– Тише, тише, Елуам, не расплещи запас сил раньше времени, – остановил его Яллир в своей суховатой манере. – Уж поверь бывалому караванному пилигриму: он тебе сегодня ох как пригодится…
– Да будет тебе, Ял, – вновь затрубил Лиммах. – Юнец уже несколько дней только о тебе и говорит. Да и, надо сказать, ты как от дел отошел, мы тебя почти и не видим. В Черторге-то токмо по праздникам большим появляешься да когда главный наш, Балоах то бишь, тебя за наставлениями молодым вызывает. Да и то не всегда дозывается. К тому же ты сам, поди, понимаешь, что Елуаму встреча с тобой и должна тех сил придать, о которых ты толкуешь. Инициацию пройти – это тебе не цену на ярмарке сбить.

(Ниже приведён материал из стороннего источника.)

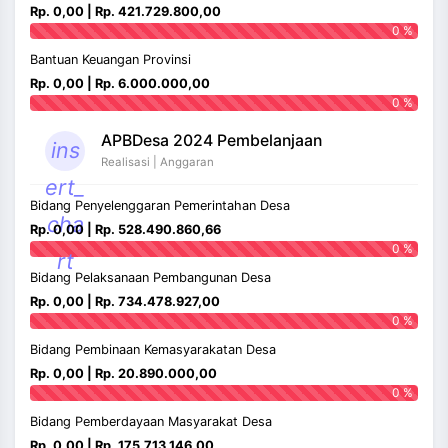
Rp. 0,00 | Rp. 421.729.800,00
0 %
Bantuan Keuangan Provinsi
Rp. 0,00 | Rp. 6.000.000,00
0 %
APBDesa 2024 Pembelanjaan
ins
Realisasi | Anggaran
ert_
Bidang Penyelenggaran Pemerintahan Desa
cha
Rp. 0,00 | Rp. 528.490.860,66
0 %
rt
Bidang Pelaksanaan Pembangunan Desa
Rp. 0,00 | Rp. 734.478.927,00
0 %
Bidang Pembinaan Kemasyarakatan Desa
Rp. 0,00 | Rp. 20.890.000,00
0 %
Bidang Pemberdayaan Masyarakat Desa
Rp. 0,00 | Rp. 175.713.146,00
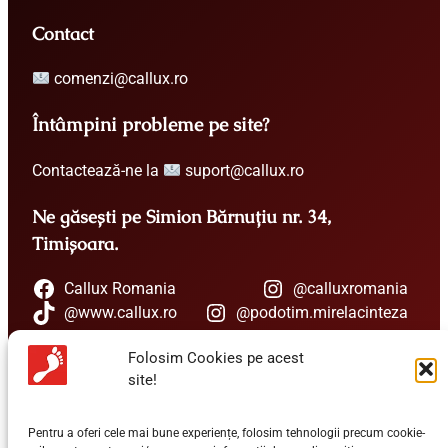
Contact
comenzi@callux.ro
Întâmpini probleme pe site?
Contactează-ne la
suport@callux.ro
Ne găsești pe Simion Bărnuțiu nr. 34,
Timișoara.
Callux Romania
@calluxromania
@www.callux.ro
@podotim.mirelacinteza
Folosim Cookies pe acest
Un expert îți stă la dispoziție
site!
+40 741 147 745
Pentru a oferi cele mai bune experiențe, folosim tehnologii precum cookie-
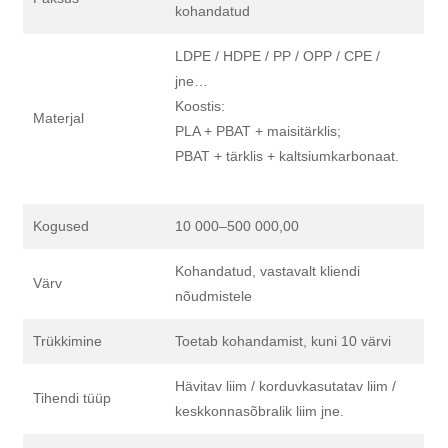
kohandatud
LDPE / HDPE / PP / OPP / CPE /
jne…
Koostis:
Materjal
PLA + PBAT + maisitärklis;
PBAT + tärklis + kaltsiumkarbonaat.
Kogused
10 000–500 000,00
Kohandatud, vastavalt kliendi
Värv
nõudmistele
Trükkimine
Toetab kohandamist, kuni 10 värvi
Hävitav liim / korduvkasutatav liim /
Tihendi tüüp
keskkonnasõbralik liim jne.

Вот так в бурном словесном потоке Лиммаха, невзначай блеснув острой гранью в общем смысловом вихре, на свет показалась причина, побудившая трех вига в столь ранний час собраться у прозрачных стен гигантского аквариума на окраине Нуа аж за Черновым кругом. Каждого из купцов слово инициация резко полоснуло под ребрами. Ведь до этого момента оно замалчивалось, и даже не по воле самих собеседников. Слово будто бы имело собственную энергию и было наделено своенравным характером. Замалчивало само себя. Скручивалось тугим жгутом, крошечной куколкой в тесном коконе и не хотело наружу – наводить сумрак в пока еще светлых водах Вигари.
Но уже поздно. Случилось.
Кокон ссыпал свою защитную скорлупу прямо под ноги купцам, обнажив скрывавшуюся в нем личину. Увы, она вовсе не оказалась прекрасной бабочкой или драгоценной жемчужиной.
Первым вышел из замешательства Яллир. Все-таки та напряженная, скрытая от посторонних глаз внутренняя работа, которую он скрупулезно вел последние несколько дней, принесла свои плоды.
– Лиммах, советую поменьше рассуждать о том, что тебе незнакомо. Запомни это, ведь кто знает, что сулит вам следующий караван на Харх. Хоть ты обычно и не выходишь на берег с торговыми пилигримами, а ждешь их возвращения под водой, все же припомни мой совет. А те, кто выходит, слишком хорошо знают, что ярмарочная торговля и инициация – все равно что весы, где на одной чаше перышко, а на другой – глыбовой валун. Потрудись взвесить, дружище Лим, – тихим усталым голосом проговорил седой Яллир, слегка хлопнув собрата по плечу, как бы передразнивая его излюбленный жест.
Лиммах виновато потупился, поддел рваный клочок ила загнутым носком своего сапога из грубой кожи. Ил резко взметнулся наверх в толще соленой воды и плавно осел на зубчатой пряжке из потемневшего серебра, украшавшей задник сапога. Проводник караванов заметил это и с силой стукнул пяткой по коряге, опоясывающей дорожку, на которой стояли все трое.
– Прости, Ял. Прошло ведь столько светокругов… – Лиммах задумчиво поскреб свой блестящий гладкий затылок. – Когда ты учился дышать на суше, там, у слепых в Расщелине, я был несмышленым ребенком, а отец мой был не старше меня нынешнего! Что правда, то правда. Однако ж не будем загодя впадать в отчаяние, собратья! Что у нас с вами получается?
Яллир и Елуам устремили взгляды на Лима: отчего-то он решил взять на себя роль ответственного за моральное равновесие в «отряде». Проводник невозмутимо продолжал:
– Взять хотя бы тебя, Ял. Как ни крути, а все же ты благополучно вернулся в свое время с границы миров, и потом, после обряда того, выжил и столько лет еще курсировал с караваном туда-сюда! Сколько путешествий мы, помнится, совершили в ту пору! Я, когда меня провожатым к вам главный определил, торбу дома не успевал разобрать да к жене лечь – а ну как завтра снова на Харх, будь он неладен? Кхм-м-м… Так о чем бишь я?